(Stored items from a collection)
******************************

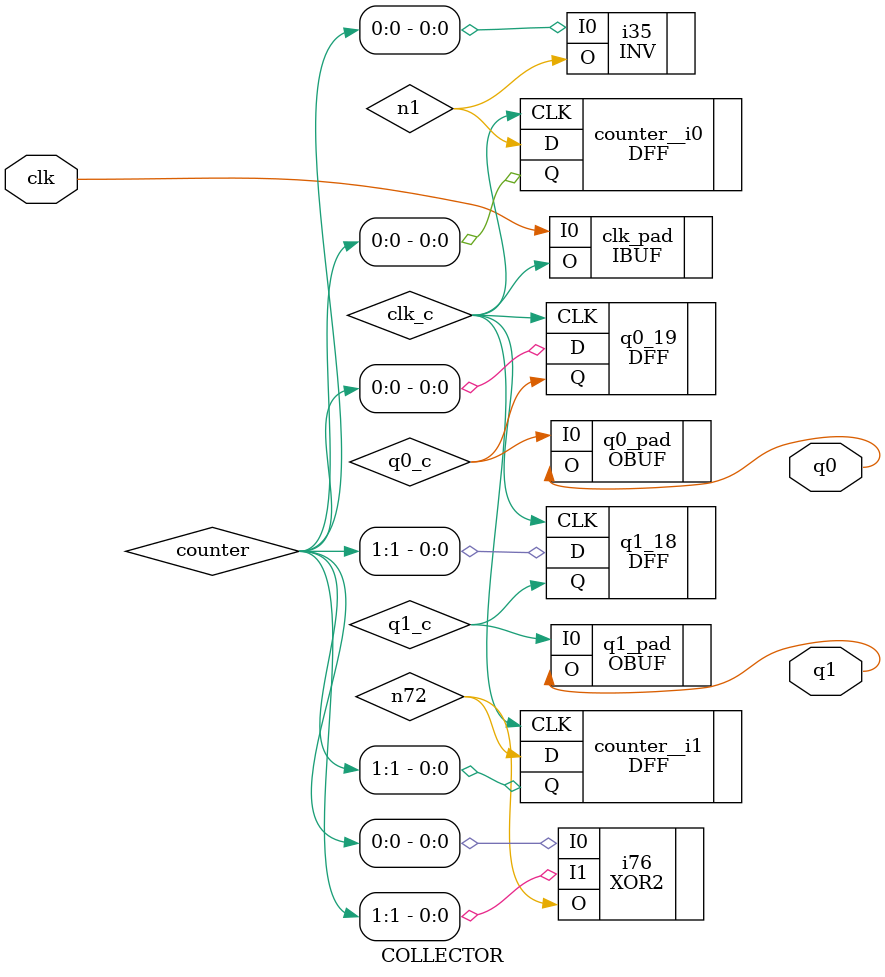
<source format=v>

module COLLECTOR (clk, q1, q0) /* synthesis syn_module_defined=1 */ ;   // collector.v(1[8:17])
    input clk;   // collector.v(3[8:11])
    output q1;   // collector.v(4[9:11])
    output q0;   // collector.v(4[12:14])
    
    wire clk_c /* synthesis is_clock=1, SET_AS_NETWORK=clk_c */ ;   // collector.v(3[8:11])
    
    wire pwr, gnd, q1_c, q0_c;
    wire [1:0]counter;   // collector.v(7[12:19])
    
    wire n1, n72;
    
    OBUF q0_pad (.O(q0), .I0(q0_c));   // E:/Bin/lse/userware/NT/SYNTHESIS_HEADERS/mach.v(270[8:12])
    VCC i75 (.X(pwr));
    IBUF clk_pad (.O(clk_c), .I0(clk));   // E:/Bin/lse/userware/NT/SYNTHESIS_HEADERS/mach.v(186[8:12])
    DFF q0_19 (.Q(q0_c), .D(counter[0]), .CLK(clk_c));   // collector.v(9[9] 37[5])
    DFF q1_18 (.Q(q1_c), .D(counter[1]), .CLK(clk_c));   // collector.v(9[9] 37[5])
    DFF counter__i1 (.Q(counter[1]), .D(n72), .CLK(clk_c));   // collector.v(9[9] 37[5])
    OBUF q1_pad (.O(q1), .I0(q1_c));   // E:/Bin/lse/userware/NT/SYNTHESIS_HEADERS/mach.v(270[8:12])
    GND i74 (.X(gnd));
    DFF counter__i0 (.Q(counter[0]), .D(n1), .CLK(clk_c));   // collector.v(9[9] 37[5])
    XOR2 i76 (.O(n72), .I0(counter[0]), .I1(counter[1]));
    INV i35 (.O(n1), .I0(counter[0]));
    
endmodule
//
// Verilog Description of module VCC
// module not written out since it is a black-box. 
//

//
// Verilog Description of module GND
// module not written out since it is a black-box. 
//

//
// Verilog Description of module XOR2
// module not written out since it is a black-box. 
//

//
// Verilog Description of module INV
// module not written out since it is a black-box. 
//


</source>
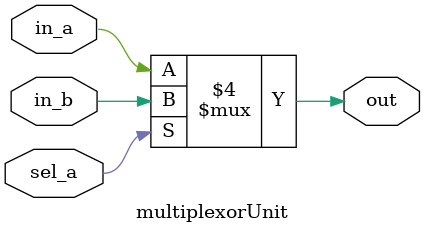
<source format=sv>
`timescale 1ns / 1ps


module multiplexorUnit(
    output logic out,

    input logic in_a,
    input logic in_b,
    input logic sel_a
    );

    always_comb begin : mux
        if (sel_a== 1) out= in_b;
        else out= in_a;
    end

endmodule

</source>
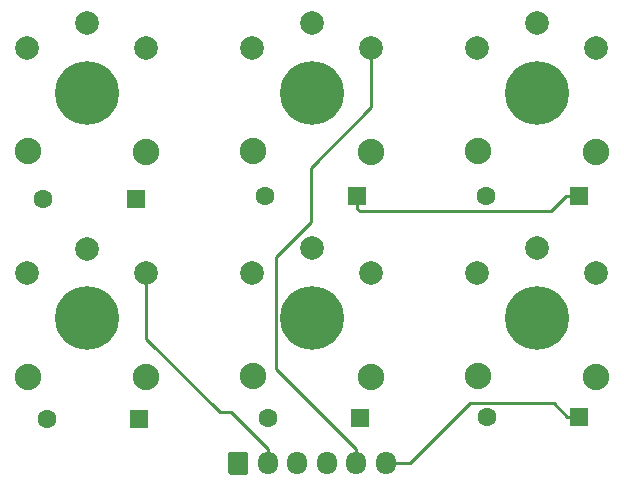
<source format=gbl>
G04 #@! TF.GenerationSoftware,KiCad,Pcbnew,(5.1.5-0-10_14)*
G04 #@! TF.CreationDate,2020-10-11T12:28:21+03:00*
G04 #@! TF.ProjectId,LogiMech,4c6f6769-4d65-4636-982e-6b696361645f,rev?*
G04 #@! TF.SameCoordinates,Original*
G04 #@! TF.FileFunction,Copper,L2,Bot*
G04 #@! TF.FilePolarity,Positive*
%FSLAX46Y46*%
G04 Gerber Fmt 4.6, Leading zero omitted, Abs format (unit mm)*
G04 Created by KiCad (PCBNEW (5.1.5-0-10_14)) date 2020-10-11 12:28:21*
%MOMM*%
%LPD*%
G04 APERTURE LIST*
%ADD10O,1.700000X1.950000*%
%ADD11C,0.100000*%
%ADD12C,1.600000*%
%ADD13R,1.600000X1.600000*%
%ADD14C,5.400000*%
%ADD15C,2.240000*%
%ADD16C,2.000000*%
%ADD17C,0.250000*%
G04 APERTURE END LIST*
D10*
X134810000Y-107520000D03*
X132310000Y-107520000D03*
X129810000Y-107520000D03*
X127310000Y-107520000D03*
X124810000Y-107520000D03*
G04 #@! TA.AperFunction,ComponentPad*
D11*
G36*
X122934504Y-106546204D02*
G01*
X122958773Y-106549804D01*
X122982571Y-106555765D01*
X123005671Y-106564030D01*
X123027849Y-106574520D01*
X123048893Y-106587133D01*
X123068598Y-106601747D01*
X123086777Y-106618223D01*
X123103253Y-106636402D01*
X123117867Y-106656107D01*
X123130480Y-106677151D01*
X123140970Y-106699329D01*
X123149235Y-106722429D01*
X123155196Y-106746227D01*
X123158796Y-106770496D01*
X123160000Y-106795000D01*
X123160000Y-108245000D01*
X123158796Y-108269504D01*
X123155196Y-108293773D01*
X123149235Y-108317571D01*
X123140970Y-108340671D01*
X123130480Y-108362849D01*
X123117867Y-108383893D01*
X123103253Y-108403598D01*
X123086777Y-108421777D01*
X123068598Y-108438253D01*
X123048893Y-108452867D01*
X123027849Y-108465480D01*
X123005671Y-108475970D01*
X122982571Y-108484235D01*
X122958773Y-108490196D01*
X122934504Y-108493796D01*
X122910000Y-108495000D01*
X121710000Y-108495000D01*
X121685496Y-108493796D01*
X121661227Y-108490196D01*
X121637429Y-108484235D01*
X121614329Y-108475970D01*
X121592151Y-108465480D01*
X121571107Y-108452867D01*
X121551402Y-108438253D01*
X121533223Y-108421777D01*
X121516747Y-108403598D01*
X121502133Y-108383893D01*
X121489520Y-108362849D01*
X121479030Y-108340671D01*
X121470765Y-108317571D01*
X121464804Y-108293773D01*
X121461204Y-108269504D01*
X121460000Y-108245000D01*
X121460000Y-106795000D01*
X121461204Y-106770496D01*
X121464804Y-106746227D01*
X121470765Y-106722429D01*
X121479030Y-106699329D01*
X121489520Y-106677151D01*
X121502133Y-106656107D01*
X121516747Y-106636402D01*
X121533223Y-106618223D01*
X121551402Y-106601747D01*
X121571107Y-106587133D01*
X121592151Y-106574520D01*
X121614329Y-106564030D01*
X121637429Y-106555765D01*
X121661227Y-106549804D01*
X121685496Y-106546204D01*
X121710000Y-106545000D01*
X122910000Y-106545000D01*
X122934504Y-106546204D01*
G37*
G04 #@! TD.AperFunction*
D12*
X106120000Y-103790000D03*
D13*
X113920000Y-103790000D03*
X113630000Y-85140000D03*
D12*
X105830000Y-85140000D03*
D13*
X132640000Y-103710000D03*
D12*
X124840000Y-103710000D03*
X124620000Y-84920000D03*
D13*
X132420000Y-84920000D03*
D12*
X143410000Y-103570000D03*
D13*
X151210000Y-103570000D03*
X151140000Y-84920000D03*
D12*
X143340000Y-84920000D03*
D14*
X109537500Y-95250000D03*
D15*
X104533700Y-100177600D03*
X114541300Y-100253800D03*
D16*
X114554000Y-91440000D03*
X109537500Y-89344500D03*
X104457500Y-91440000D03*
X104457500Y-72339200D03*
X109537500Y-70243700D03*
X114554000Y-72339200D03*
D15*
X114541300Y-81153000D03*
X104533700Y-81076800D03*
D14*
X109537500Y-76149200D03*
X128587500Y-95199200D03*
D15*
X123583700Y-100126800D03*
X133591300Y-100203000D03*
D16*
X133604000Y-91389200D03*
X128587500Y-89293700D03*
X123507500Y-91389200D03*
X123507500Y-72339200D03*
X128587500Y-70243700D03*
X133604000Y-72339200D03*
D15*
X133591300Y-81153000D03*
X123583700Y-81076800D03*
D14*
X128587500Y-76149200D03*
X147637500Y-95199200D03*
D15*
X142633700Y-100126800D03*
X152641300Y-100203000D03*
D16*
X152654000Y-91389200D03*
X147637500Y-89293700D03*
X142557500Y-91389200D03*
X142557500Y-72339200D03*
X147637500Y-70243700D03*
X152654000Y-72339200D03*
D15*
X152641300Y-81153000D03*
X142633700Y-81076800D03*
D14*
X147637500Y-76149200D03*
D17*
X150160000Y-103570000D02*
X149034999Y-102444999D01*
X149034999Y-102444999D02*
X141935001Y-102444999D01*
X151210000Y-103570000D02*
X150160000Y-103570000D01*
X136860000Y-107520000D02*
X134810000Y-107520000D01*
X141935001Y-102444999D02*
X136860000Y-107520000D01*
X148830000Y-86180000D02*
X132630000Y-86180000D01*
X150090000Y-84920000D02*
X148830000Y-86180000D01*
X132420000Y-85970000D02*
X132420000Y-84920000D01*
X132630000Y-86180000D02*
X132420000Y-85970000D01*
X151140000Y-84920000D02*
X150090000Y-84920000D01*
X114554000Y-91440000D02*
X114554000Y-96964000D01*
X114554000Y-96964000D02*
X120780000Y-103190000D01*
X124810000Y-106295000D02*
X124810000Y-107520000D01*
X121705000Y-103190000D02*
X124810000Y-106295000D01*
X120780000Y-103190000D02*
X121705000Y-103190000D01*
X133604000Y-77366000D02*
X133604000Y-72339200D01*
X125562499Y-90017501D02*
X128450000Y-87130000D01*
X128450000Y-87130000D02*
X128450000Y-82520000D01*
X128450000Y-82520000D02*
X133604000Y-77366000D01*
X125562499Y-99547499D02*
X125562499Y-90017501D01*
X132310000Y-106295000D02*
X125562499Y-99547499D01*
X132310000Y-107520000D02*
X132310000Y-106295000D01*
M02*

</source>
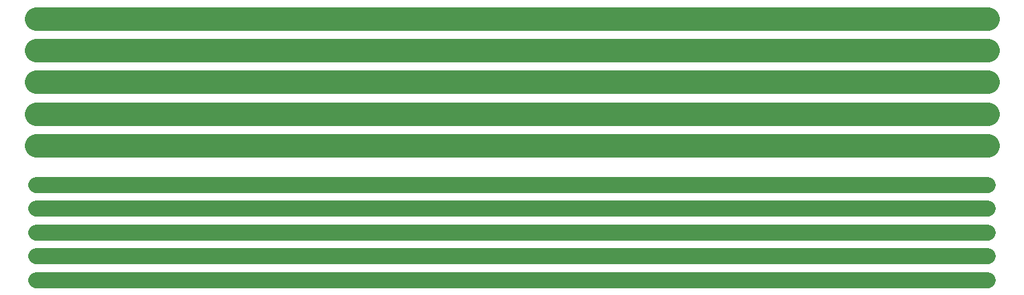
<source format=gtl>
G04*
G04 #@! TF.GenerationSoftware,Altium Limited,Altium Designer,22.2.1 (43)*
G04*
G04 Layer_Physical_Order=1*
G04 Layer_Color=255*
%FSLAX44Y44*%
%MOMM*%
G71*
G04*
G04 #@! TF.SameCoordinates,C4F32A41-7765-4D9E-B6BA-2F0D1BB55C45*
G04*
G04*
G04 #@! TF.FilePolarity,Positive*
G04*
G01*
G75*
%ADD10C,3.0000*%
%ADD11C,2.0000*%
D10*
X0Y340000D02*
X1200000D01*
X0Y300000D02*
X1200000D01*
X0Y260000D02*
X1200000D01*
X0Y220000D02*
X1200000D01*
X0Y180000D02*
X1200000D01*
D11*
X0Y130000D02*
X1200000D01*
X0Y100000D02*
X1200000D01*
X0Y70000D02*
X1200000D01*
X0Y40000D02*
X1200000D01*
X0Y10000D02*
X1200000D01*
M02*

</source>
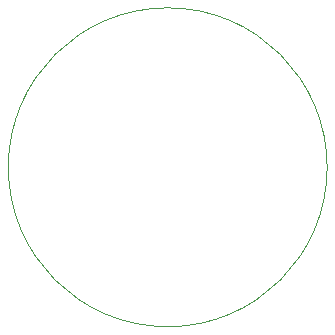
<source format=gbr>
%TF.GenerationSoftware,KiCad,Pcbnew,8.0.7*%
%TF.CreationDate,2024-12-12T10:30:31+01:00*%
%TF.ProjectId,pcb_actionneur_ventouse,7063625f-6163-4746-996f-6e6e6575725f,rev?*%
%TF.SameCoordinates,Original*%
%TF.FileFunction,Profile,NP*%
%FSLAX46Y46*%
G04 Gerber Fmt 4.6, Leading zero omitted, Abs format (unit mm)*
G04 Created by KiCad (PCBNEW 8.0.7) date 2024-12-12 10:30:31*
%MOMM*%
%LPD*%
G01*
G04 APERTURE LIST*
%TA.AperFunction,Profile*%
%ADD10C,0.050000*%
%TD*%
G04 APERTURE END LIST*
D10*
X163500000Y-50000000D02*
G75*
G02*
X136500000Y-50000000I-13500000J0D01*
G01*
X136500000Y-50000000D02*
G75*
G02*
X163500000Y-50000000I13500000J0D01*
G01*
M02*

</source>
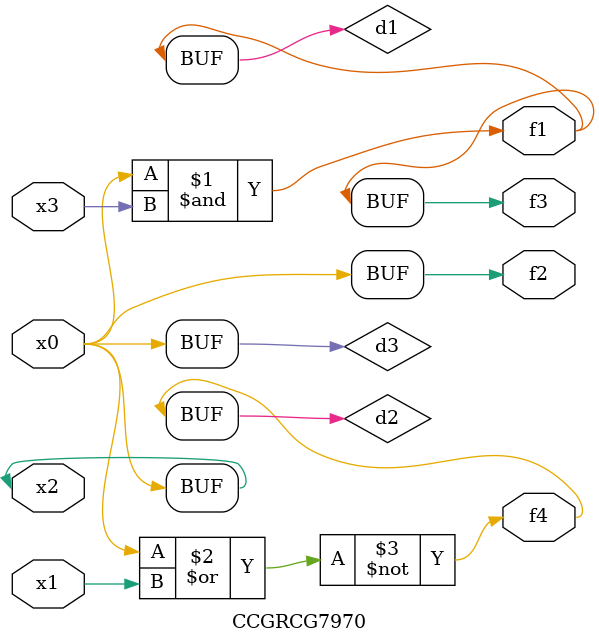
<source format=v>
module CCGRCG7970(
	input x0, x1, x2, x3,
	output f1, f2, f3, f4
);

	wire d1, d2, d3;

	and (d1, x2, x3);
	nor (d2, x0, x1);
	buf (d3, x0, x2);
	assign f1 = d1;
	assign f2 = d3;
	assign f3 = d1;
	assign f4 = d2;
endmodule

</source>
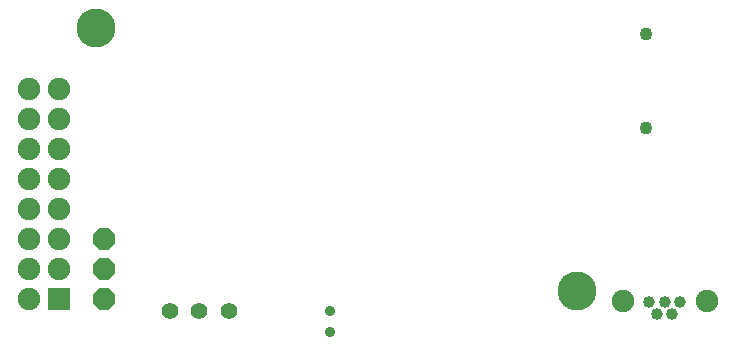
<source format=gbr>
G04 EAGLE Gerber RS-274X export*
G75*
%MOMM*%
%FSLAX34Y34*%
%LPD*%
%INSoldermask Bottom*%
%IPPOS*%
%AMOC8*
5,1,8,0,0,1.08239X$1,22.5*%
G01*
%ADD10C,3.301600*%
%ADD11R,1.901600X1.901600*%
%ADD12C,1.901600*%
%ADD13C,1.009600*%
%ADD14C,1.904750*%
%ADD15C,1.409600*%
%ADD16C,0.901600*%
%ADD17P,2.004153X8X22.500000*%
%ADD18C,1.101600*%


D10*
X502500Y45000D03*
X95000Y267500D03*
D11*
X63500Y38100D03*
D12*
X38100Y38100D03*
X63500Y63500D03*
X38100Y63500D03*
X63500Y88900D03*
X38100Y88900D03*
X63500Y114300D03*
X38100Y114300D03*
X63500Y139700D03*
X38100Y139700D03*
X63500Y165100D03*
X38100Y165100D03*
X63500Y190500D03*
X38100Y190500D03*
X63500Y215900D03*
X38100Y215900D03*
D13*
X563580Y35220D03*
X570080Y25220D03*
X576580Y35220D03*
X583080Y25220D03*
X589580Y35220D03*
D14*
X540830Y36320D03*
X612330Y36320D03*
D15*
X207500Y27940D03*
X182500Y27940D03*
X157500Y27940D03*
D16*
X293370Y27669D03*
X293370Y9669D03*
D17*
X101600Y88900D03*
X101600Y63500D03*
X101600Y38100D03*
D18*
X560820Y182500D03*
X560820Y262500D03*
M02*

</source>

******************************

**REQUIRED ACTION**
Would you output only the span of the records above that opens with the line containing "G04 #@! TF.GenerationSoftware,Altium" and closes with the line containing "X163500000Y-50000000I13500000J0D01*", ends included and pictures dropped?

**YOUR SOLUTION**
G04 #@! TF.GenerationSoftware,Altium Limited,Altium Designer,22.2.1 (43)*
G04*
G04 Layer_Physical_Order=1*
G04 Layer_Color=255*
%FSLAX44Y44*%
%MOMM*%
G71*
G04*
G04 #@! TF.SameCoordinates,C4F32A41-7765-4D9E-B6BA-2F0D1BB55C45*
G04*
G04*
G04 #@! TF.FilePolarity,Positive*
G04*
G01*
G75*
%ADD10C,3.0000*%
%ADD11C,2.0000*%
D10*
X0Y340000D02*
X1200000D01*
X0Y300000D02*
X1200000D01*
X0Y260000D02*
X1200000D01*
X0Y220000D02*
X1200000D01*
X0Y180000D02*
X1200000D01*
D11*
X0Y130000D02*
X1200000D01*
X0Y100000D02*
X1200000D01*
X0Y70000D02*
X1200000D01*
X0Y40000D02*
X1200000D01*
X0Y10000D02*
X1200000D01*
M02*

</source>
<source format=gbr>
%TF.GenerationSoftware,KiCad,Pcbnew,8.0.7*%
%TF.CreationDate,2024-12-12T10:30:31+01:00*%
%TF.ProjectId,pcb_actionneur_ventouse,7063625f-6163-4746-996f-6e6e6575725f,rev?*%
%TF.SameCoordinates,Original*%
%TF.FileFunction,Profile,NP*%
%FSLAX46Y46*%
G04 Gerber Fmt 4.6, Leading zero omitted, Abs format (unit mm)*
G04 Created by KiCad (PCBNEW 8.0.7) date 2024-12-12 10:30:31*
%MOMM*%
%LPD*%
G01*
G04 APERTURE LIST*
%TA.AperFunction,Profile*%
%ADD10C,0.050000*%
%TD*%
G04 APERTURE END LIST*
D10*
X163500000Y-50000000D02*
G75*
G02*
X136500000Y-50000000I-13500000J0D01*
G01*
X136500000Y-50000000D02*
G75*
G02*
X163500000Y-50000000I13500000J0D01*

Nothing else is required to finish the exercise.